DOCUMENT TEXT:
-- START --
The Food and Agriculture Organisation and the World Food Programme have done well to alert governments on the occasion of World Food Day about the alarming rise of hunger on a global level. One billion people, nearly a sixth of the world population, are undernourished today. At this rate the millennium development goal of halving starvation by 2015 will never be achieved.

 

As can be expected, the food crisis that has been exacerbated by the economic downturn is hitting the poor the hardest. The tragedy is that falling food production is not the core problem: prices are rising because food stocks are not keeping pace with population growth. This phenomenon has made food increasingly unaffordable for a growing chunk of the population that lives below the poverty line in developing countries. It is a pity that food security has suffered primarily because of the wrong policies of governments, both the aid givers and the agricultural economies. They are not investing sufficiently in agriculture which is now considered to be a sector that is not so lucrative in an age where money and the market rule the roost. With ‘subsidy’ going out of fashion and no social security net provided to the poor, starvation is inevitable.
-- END --
Data listing:
-- START --
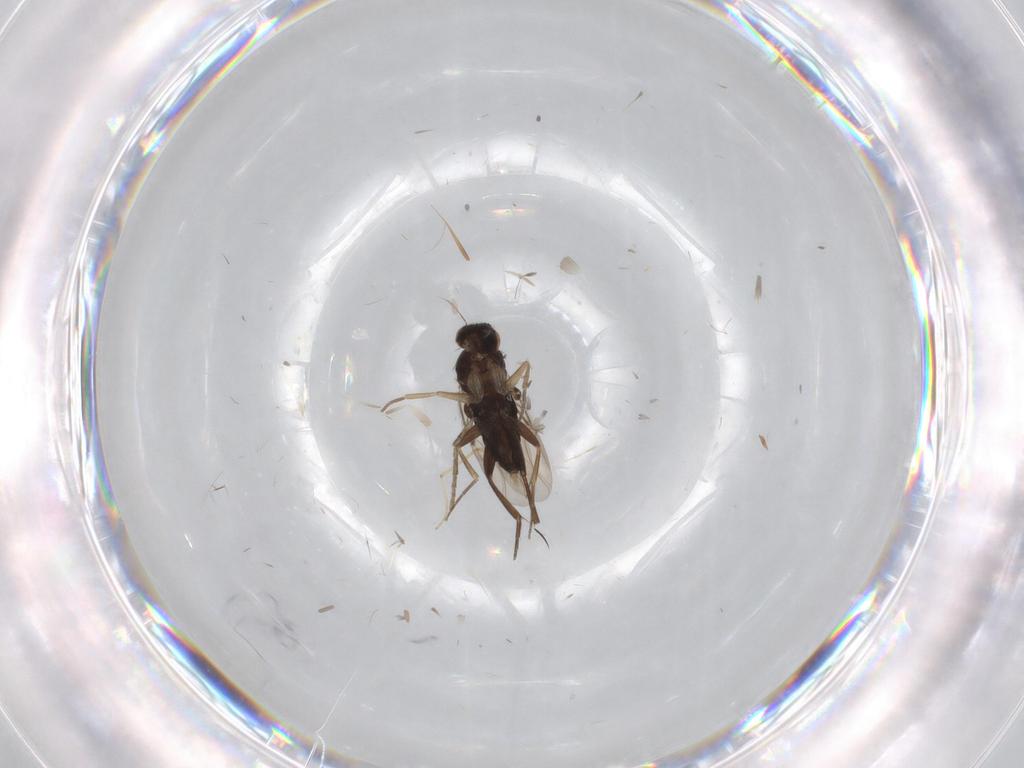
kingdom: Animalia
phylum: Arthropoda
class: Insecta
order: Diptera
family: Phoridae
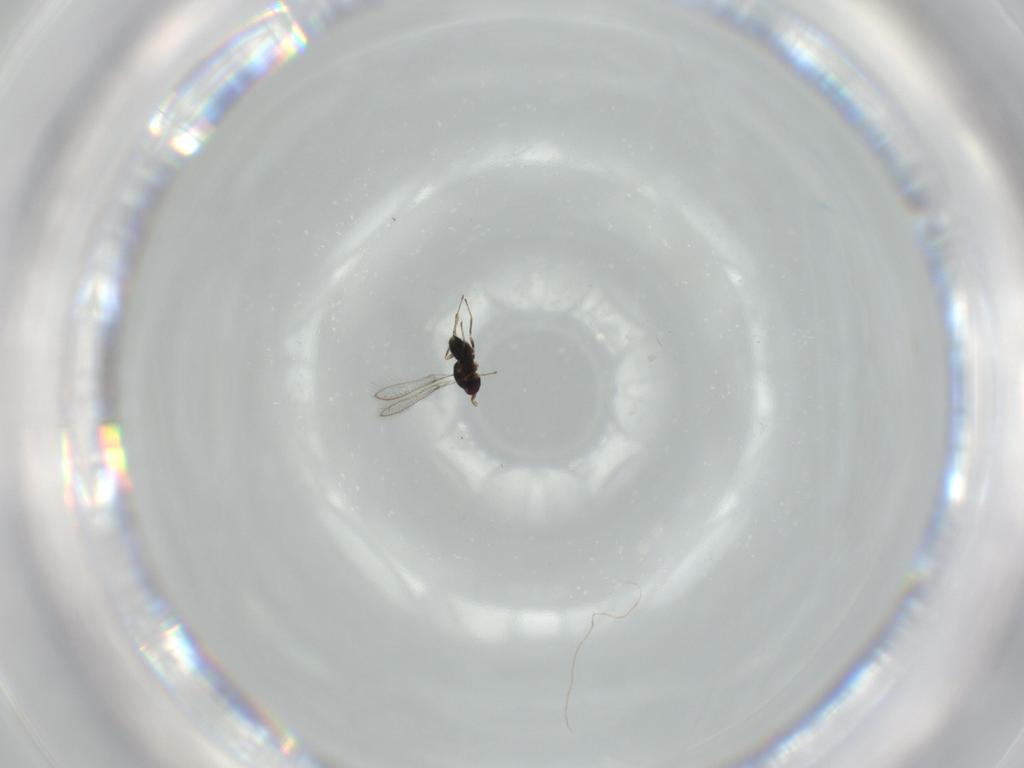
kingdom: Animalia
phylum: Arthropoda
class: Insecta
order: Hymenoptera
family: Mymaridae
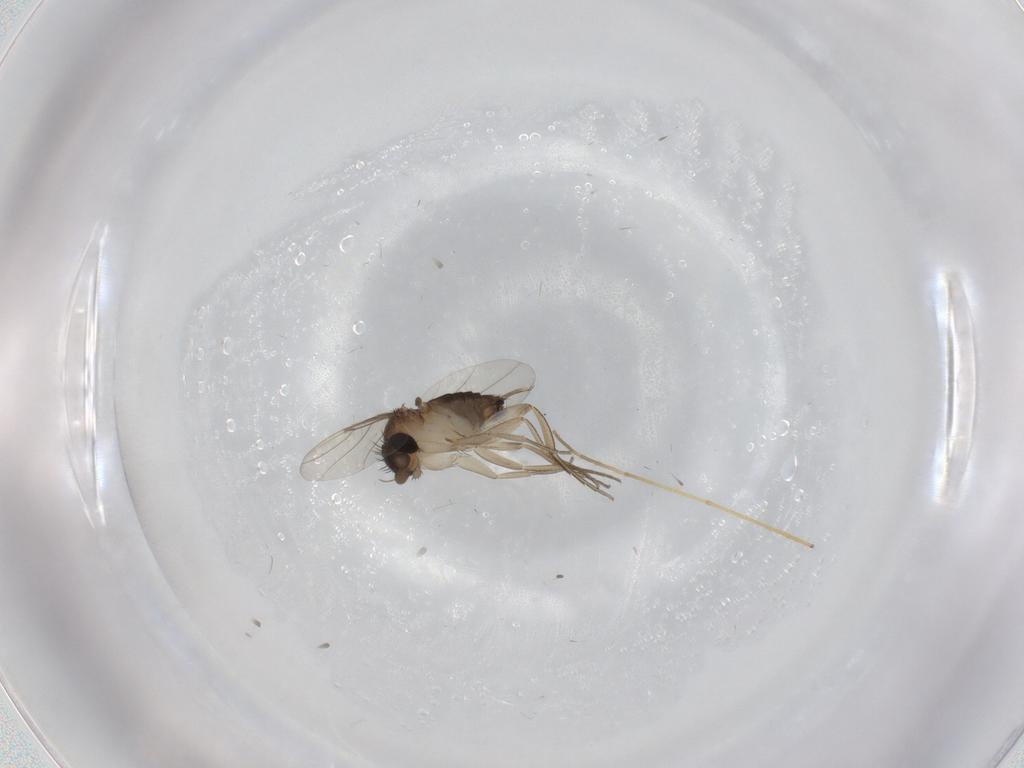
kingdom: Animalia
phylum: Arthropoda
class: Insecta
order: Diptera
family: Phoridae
-- END --
-- START --
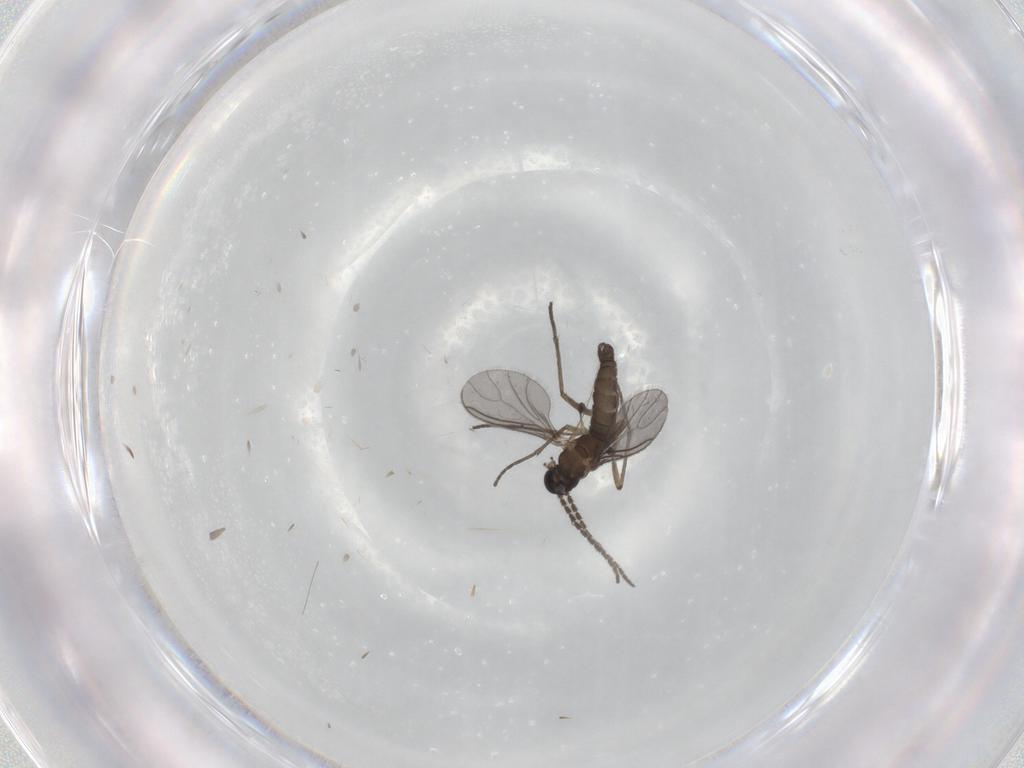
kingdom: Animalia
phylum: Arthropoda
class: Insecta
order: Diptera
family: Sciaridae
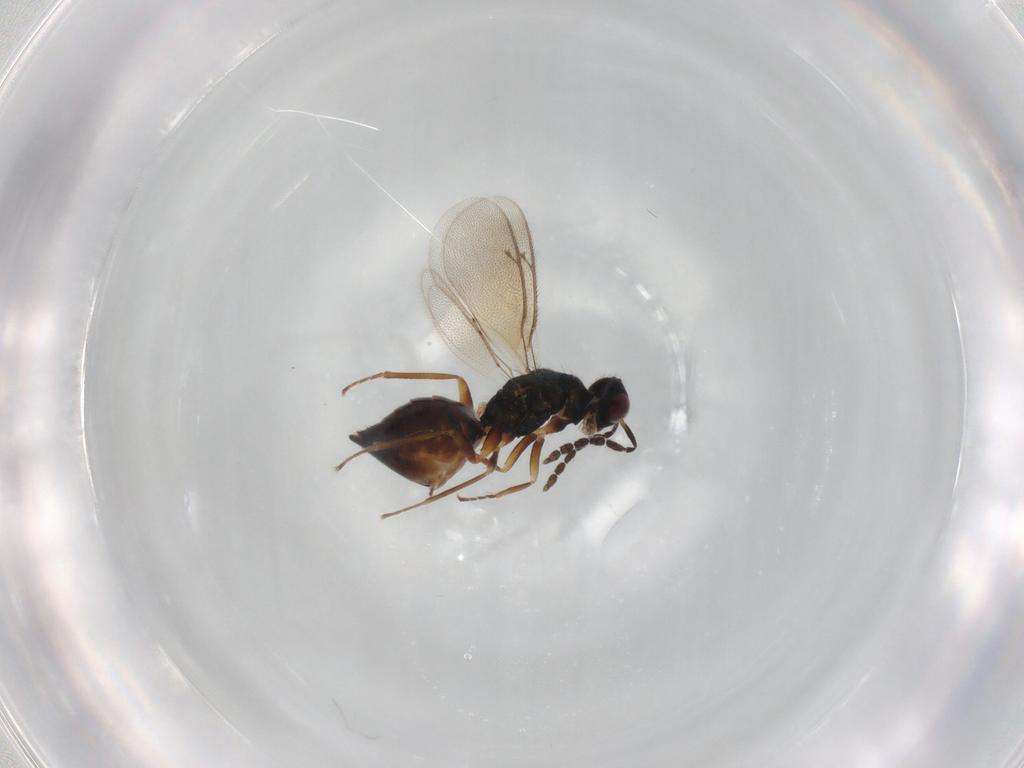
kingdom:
-- END --
Continue the editorial on the global hunger crisis and food security, picking up after its final sentence.

 

At home we have cut a sorry figure for partially different reasons. Malnutrition is on the rise because people have had to cut down on their food intake. But the irony is that since the year 2000 food grain production in Pakistan has grown by nearly 25 per cent, which is more than the population growth rate. Yet we are not being able to feed our people. Ill-conceived food distribution strategies, a perceptible thrust towards cartelisation due to avarice and the abuse of the Afghan transit trade agreement to facilitate smuggling through porous borders have allowed commercial interests to exploit the situation to their advantage. Strangely, the government has shown a brazen lack of political will to act against these unscrupulous elements in an environment where the playing field is not level and where the free market has escaped regulatory mechanisms.